State of the Race - First Oscar Predictions: Best Adapted Screenplay

First Predictions:

Joel and Ethan Coen "Gambit"
Fran Walsh, Phillippa Boyens, Guillermo Del Toro and Peter Jackson "The Hobbit: An Unexpected Journey"
William Nicholson "Les Miserables"
David McGee "Life of Pi"
Tony Kushner, John Logan, and Paul Webb "Lincoln"
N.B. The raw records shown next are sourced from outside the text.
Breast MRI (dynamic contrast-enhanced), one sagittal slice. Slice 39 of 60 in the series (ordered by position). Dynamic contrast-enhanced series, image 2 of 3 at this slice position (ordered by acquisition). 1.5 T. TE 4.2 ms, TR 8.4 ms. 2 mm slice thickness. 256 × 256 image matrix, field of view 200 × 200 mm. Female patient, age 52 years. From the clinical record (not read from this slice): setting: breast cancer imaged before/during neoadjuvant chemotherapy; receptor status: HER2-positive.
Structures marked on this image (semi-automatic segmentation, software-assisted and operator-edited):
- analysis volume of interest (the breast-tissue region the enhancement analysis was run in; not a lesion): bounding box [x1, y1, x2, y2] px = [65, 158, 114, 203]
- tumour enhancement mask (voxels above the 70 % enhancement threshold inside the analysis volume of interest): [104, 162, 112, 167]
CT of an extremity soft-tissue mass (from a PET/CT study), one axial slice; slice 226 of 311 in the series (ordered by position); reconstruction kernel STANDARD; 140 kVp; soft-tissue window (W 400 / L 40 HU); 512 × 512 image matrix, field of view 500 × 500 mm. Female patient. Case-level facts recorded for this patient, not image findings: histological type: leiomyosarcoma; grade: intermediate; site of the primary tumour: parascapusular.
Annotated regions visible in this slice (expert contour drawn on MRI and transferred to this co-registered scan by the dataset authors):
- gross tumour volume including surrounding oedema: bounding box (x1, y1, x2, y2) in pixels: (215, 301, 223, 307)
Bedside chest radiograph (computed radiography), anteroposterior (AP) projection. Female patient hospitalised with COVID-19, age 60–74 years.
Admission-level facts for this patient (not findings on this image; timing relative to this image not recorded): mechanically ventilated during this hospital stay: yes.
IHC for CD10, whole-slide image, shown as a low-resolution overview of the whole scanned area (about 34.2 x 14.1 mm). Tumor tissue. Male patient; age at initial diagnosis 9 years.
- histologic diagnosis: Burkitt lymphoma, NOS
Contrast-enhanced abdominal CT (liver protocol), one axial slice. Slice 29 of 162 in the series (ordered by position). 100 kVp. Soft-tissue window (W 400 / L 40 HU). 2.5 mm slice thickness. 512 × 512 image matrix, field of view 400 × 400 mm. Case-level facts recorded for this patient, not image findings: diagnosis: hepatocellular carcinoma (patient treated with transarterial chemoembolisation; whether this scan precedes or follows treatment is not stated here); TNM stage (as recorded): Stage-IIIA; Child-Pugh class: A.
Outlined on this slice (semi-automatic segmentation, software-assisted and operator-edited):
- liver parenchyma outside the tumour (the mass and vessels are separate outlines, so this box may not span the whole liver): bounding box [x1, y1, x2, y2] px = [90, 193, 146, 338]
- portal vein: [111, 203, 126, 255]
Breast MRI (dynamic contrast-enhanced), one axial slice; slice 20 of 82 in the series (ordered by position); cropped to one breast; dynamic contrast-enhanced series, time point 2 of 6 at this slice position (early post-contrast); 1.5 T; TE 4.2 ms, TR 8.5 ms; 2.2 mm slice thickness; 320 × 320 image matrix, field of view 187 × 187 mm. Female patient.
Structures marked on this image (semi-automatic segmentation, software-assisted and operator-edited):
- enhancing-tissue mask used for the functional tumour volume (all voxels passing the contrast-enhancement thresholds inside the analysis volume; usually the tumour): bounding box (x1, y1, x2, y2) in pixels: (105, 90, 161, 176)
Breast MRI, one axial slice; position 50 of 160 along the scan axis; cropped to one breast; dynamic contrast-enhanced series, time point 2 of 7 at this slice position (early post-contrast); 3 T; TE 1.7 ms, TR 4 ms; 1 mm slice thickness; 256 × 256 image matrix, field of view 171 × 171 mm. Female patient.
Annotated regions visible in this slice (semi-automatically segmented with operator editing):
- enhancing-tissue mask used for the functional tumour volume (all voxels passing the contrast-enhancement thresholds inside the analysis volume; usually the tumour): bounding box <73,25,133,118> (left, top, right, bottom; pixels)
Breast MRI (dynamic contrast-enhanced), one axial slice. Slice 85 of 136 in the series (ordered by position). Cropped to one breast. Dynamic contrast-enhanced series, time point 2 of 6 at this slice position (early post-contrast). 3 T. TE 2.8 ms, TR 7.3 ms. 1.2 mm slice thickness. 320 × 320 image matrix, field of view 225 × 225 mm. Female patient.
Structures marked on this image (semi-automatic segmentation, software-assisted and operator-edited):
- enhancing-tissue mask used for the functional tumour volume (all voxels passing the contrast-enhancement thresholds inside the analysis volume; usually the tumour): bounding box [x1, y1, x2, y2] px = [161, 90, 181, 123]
Other Contenders - Jose Rivera "On the Road", Christ Terrio "Argo", David O. Russel "The Silver Linings Playbook",  Baz Luhrmann and Craig Pearce "The Great Gatsby", Tom Stoppard "Anna Karenina", Nick Cave "The Wettest County", Richard Nelson "Hyde Park on the Hudson", Will Beall "The Gangster Squad", Christopher Nolan "The Dark Knight Rises", The Wachowski Brothers "Cloud Atlas", David Cronenberg "Cosmopolis", Carroll Cartwright and Nancy Doyne "What Maisie Knew", Matthew Michael Carnahan and J. Michael Straczynski "World War Z", Lee Daniels and Peter Dexter "The Paperboy",

Commentary - It is interesting that this year, at least at this early stage in the game, it looks like the Original Screenplay is stronger and harder to predict than the Adapted Screenplay, which is a rarity in the Oscar race. That being said there are definitely some strong contenders. When reading these names, I had a cool thought. If Inside Llewelyn Davis ends up getting a 2012 release date, the Coens could be nominated in both screenplay categories. Kind of cool. In terms of their film Gambit, it is a comedy, and could end up like A Serious Man, but also end up like some of their other comedies that flopped despite talent involved. The biggest contender will most likely continue to be Lincoln until we are told otherwise, and with Tony Kushner and John Logan attached, it has some big names to pull it through. Life of Pi looks interesting, although Ang Lee hasn't been a factor since his Oscar win for Brokeback Mountain. The story looks intriguing, and the right fit for Finding Neverland-scribe David McGee. I have expressed my concerns about The Great Gatsby and Les Miserables, but with a lack of big names I went ahead and included Les Miserables, which seems less likely to fail as Great Gatsby. Plus, no one can do justice to Fitzgerald. In the final slot, I am going with The Hobbit, considering the first and last installments both managed screenplay nods (and the latter actually won), with the three writers of the trilogy returning, plus help from the uberly talented Guillermo Del Toro, I don't see why they don't do it again.